== Exercise inputs ==
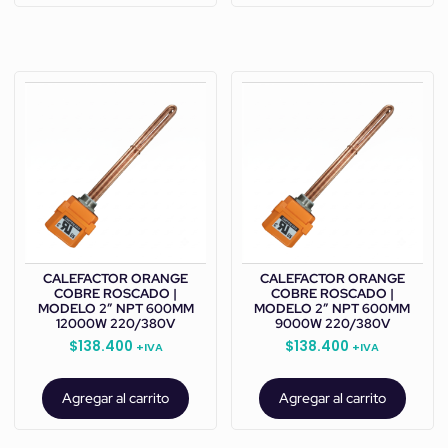
CALEFACTOR ORANGE
CALEFACTOR ORANGE
COBRE ROSCADO |
COBRE ROSCADO |
MODELO 2” NPT 600MM
MODELO 2” NPT 600MM
12000W 220/380V
9000W 220/380V
$
138.400
$
138.400
+IVA
+IVA
Agregar al carrito
Agregar al carrito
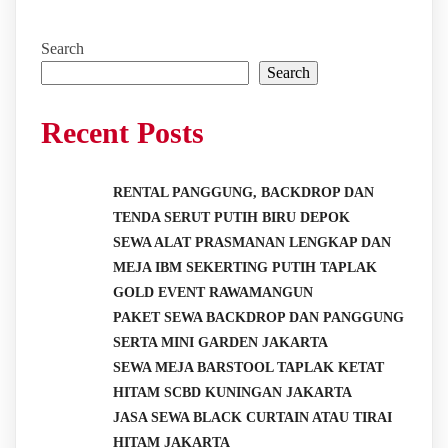
Search
Search
Recent Posts
RENTAL PANGGUNG, BACKDROP DAN
TENDA SERUT PUTIH BIRU DEPOK
SEWA ALAT PRASMANAN LENGKAP DAN
MEJA IBM SEKERTING PUTIH TAPLAK
GOLD EVENT RAWAMANGUN
PAKET SEWA BACKDROP DAN PANGGUNG
SERTA MINI GARDEN JAKARTA
SEWA MEJA BARSTOOL TAPLAK KETAT
HITAM SCBD KUNINGAN JAKARTA
JASA SEWA BLACK CURTAIN ATAU TIRAI
HITAM JAKARTA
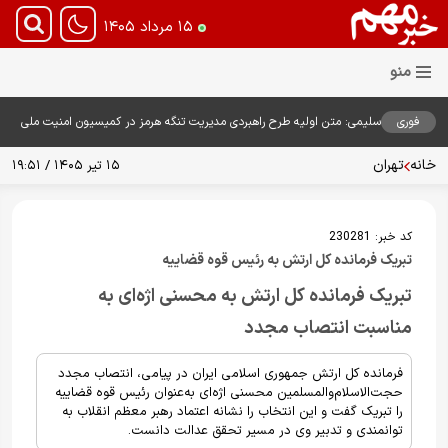
۱۵ مرداد ۱۴۰۵
فوری
سلیمی: متن اولیه طرح راهبردی مدیریت تنگه هرمز در کمیسیون امنیت ملی
بررسی شد
خانه
تهران
۱۵ تیر ۱۴۰۵ / ۱۹:۵۱
کد خبر:
230281
تبریک فرمانده کل ارتش به رئیس قوه قضاییه
تبریک فرمانده کل ارتش به محسنی اژه‌ای به
مناسبت انتصاب مجدد
فرمانده کل ارتش جمهوری اسلامی ایران در پیامی، انتصاب مجدد
حجت‌الاسلام‌والمسلمین محسنی اژه‌ای به‌عنوان رئیس قوه قضاییه
را تبریک گفت و این انتخاب را نشانه اعتماد رهبر معظم انقلاب به
توانمندی و تدبیر وی در مسیر تحقق عدالت دانست.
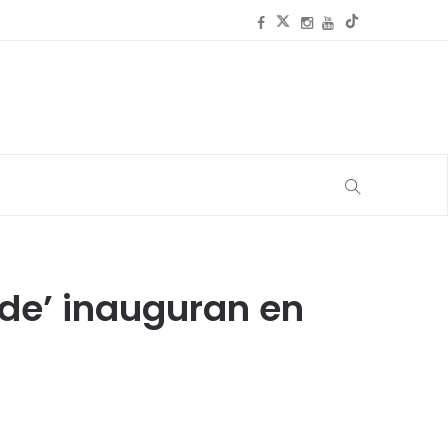
lde’ inauguran en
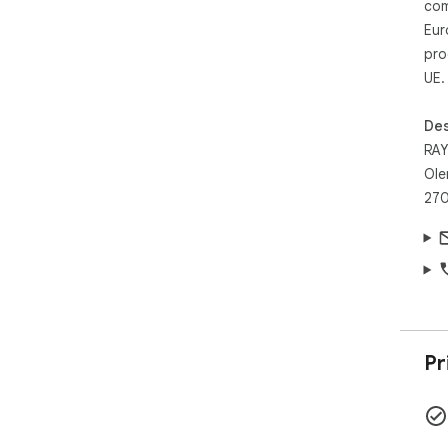
com
Eur
pro
UE.
Des
RAY
Ole
270
Pr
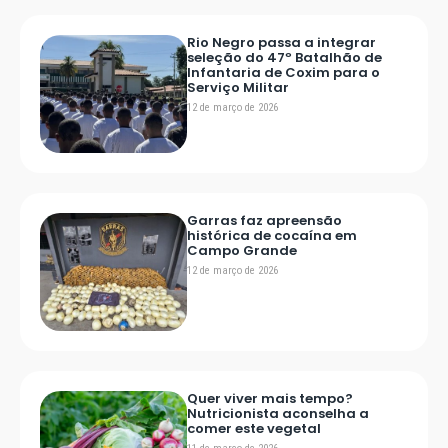
Rio Negro passa a integrar
seleção do 47º Batalhão de
Infantaria de Coxim para o
Serviço Militar
12 de março de 2026
Garras faz apreensão
histórica de cocaína em
Campo Grande
12 de março de 2026
Quer viver mais tempo?
Nutricionista aconselha a
comer este vegetal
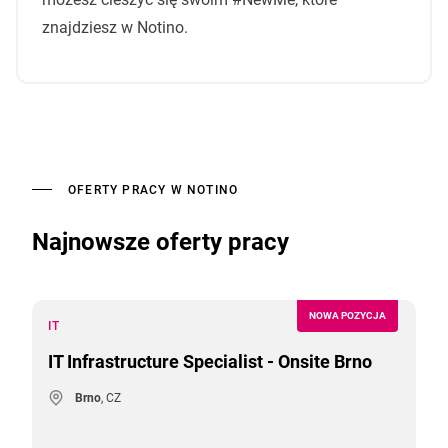
znajdziesz w Notino.
OFERTY PRACY W NOTINO
Najnowsze oferty pracy
NOWA POZYCJA
IT
IT Infrastructure Specialist - Onsite Brno
Brno
, CZ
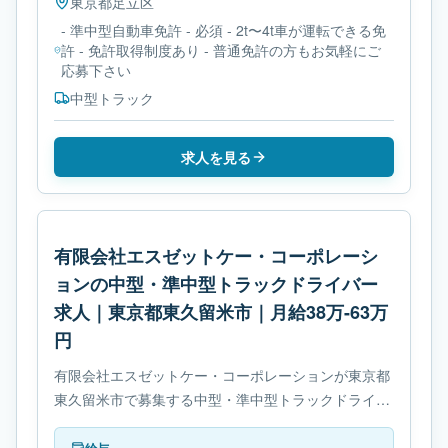
東京都
足立区
- 準中型自動車免許 - 必須 - 2t〜4t車が運転できる免
許 - 免許取得制度あり - 普通免許の方もお気軽にご
応募下さい
中型トラック
求人を見る
有限会社エスゼットケー・コーポレーシ
ョンの中型・準中型トラックドライバー
求人｜東京都東久留米市｜月給38万-63万
円
有限会社エスゼットケー・コーポレーションが東京都
東久留米市で募集する中型・準中型トラックドライバ
ー求人です。使用車種は中型トラックです。必要免許
は- 8トン限定中型自動車免許です。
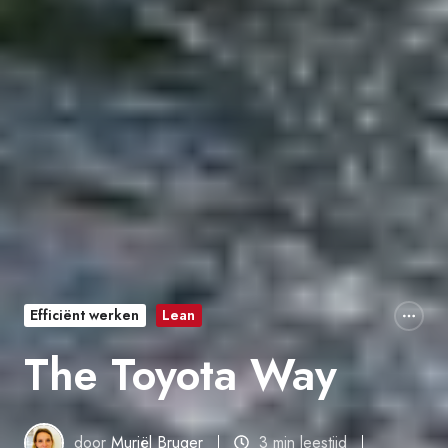
Efficiënt werken
Lean
The Toyota Way
door
Muriël Bruger
3 min leestijd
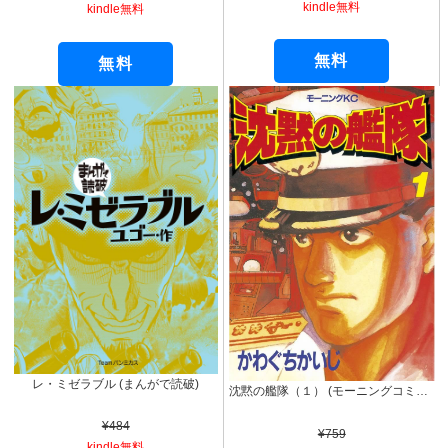
kindle無料
kindle無料
無料
無料
レ・ミゼラブル (まんがで読破)
沈黙の艦隊（１） (モーニングコミックス)
¥484
¥759
kindle無料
===
Description of the task ▸
Change each "Agregar al carrito" in the lines above to "Añadir al carrito" and keep everything else the same. Leave the pictures out of your answer.

Expected answer ▸
CALEFACTOR ORANGE
CALEFACTOR ORANGE
COBRE ROSCADO |
COBRE ROSCADO |
MODELO 2” NPT 600MM
MODELO 2” NPT 600MM
12000W 220/380V
9000W 220/380V
$
138.400
$
138.400
+IVA
+IVA
Añadir al carrito
Añadir al carrito
Search
Search
Recent Posts
RENTAL PANGGUNG, BACKDROP DAN
TENDA SERUT PUTIH BIRU DEPOK
SEWA ALAT PRASMANAN LENGKAP DAN
MEJA IBM SEKERTING PUTIH TAPLAK
GOLD EVENT RAWAMANGUN
PAKET SEWA BACKDROP DAN PANGGUNG
SERTA MINI GARDEN JAKARTA
SEWA MEJA BARSTOOL TAPLAK KETAT
HITAM SCBD KUNINGAN JAKARTA
JASA SEWA BLACK CURTAIN ATAU TIRAI
HITAM JAKARTA
۱۵ مرداد ۱۴۰۵
فوری
سلیمی: متن اولیه طرح راهبردی مدیریت تنگه هرمز در کمیسیون امنیت ملی
بررسی شد
خانه
تهران
۱۵ تیر ۱۴۰۵ / ۱۹:۵۱
کد خبر:
230281
تبریک فرمانده کل ارتش به رئیس قوه قضاییه
تبریک فرمانده کل ارتش به محسنی اژه‌ای به
مناسبت انتصاب مجدد
فرمانده کل ارتش جمهوری اسلامی ایران در پیامی، انتصاب مجدد
حجت‌الاسلام‌والمسلمین محسنی اژه‌ای به‌عنوان رئیس قوه قضاییه
را تبریک گفت و این انتخاب را نشانه اعتماد رهبر معظم انقلاب به
توانمندی و تدبیر وی در مسیر تحقق عدالت دانست.
lde’ inauguran en
com
Eur
pro
UE.
Des
RAY
Ole
270
Pr
Rio Negro passa a integrar
seleção do 47º Batalhão de
Infantaria de Coxim para o
Serviço Militar
12 de março de 2026
Garras faz apreensão
histórica de cocaína em
Campo Grande
12 de março de 2026
Quer viver mais tempo?
Nutricionista aconselha a
comer este vegetal
znajdziesz w Notino.
OFERTY PRACY W NOTINO
Najnowsze oferty pracy
NOWA POZYCJA
IT
IT Infrastructure Specialist - Onsite Brno
Brno
, CZ
東京都
足立区
- 準中型自動車免許 - 必須 - 2t〜4t車が運転できる免
許 - 免許取得制度あり - 普通免許の方もお気軽にご
応募下さい
中型トラック
求人を見る
有限会社エスゼットケー・コーポレーシ
ョンの中型・準中型トラックドライバー
求人｜東京都東久留米市｜月給38万-63万
円
有限会社エスゼットケー・コーポレーションが東京都
東久留米市で募集する中型・準中型トラックドライバ
ー求人です。使用車種は中型トラックです。必要免許
は- 8トン限定中型自動車免許です。
Efficiënt werken
Lean
The Toyota Way
door
Muriël Bruger
3 min leestijd
kindle無料
kindle無料
無料
無料
レ・ミゼラブル (まんがで読破)
沈黙の艦隊（１） (モーニングコミックス)
¥484
¥759
kindle無料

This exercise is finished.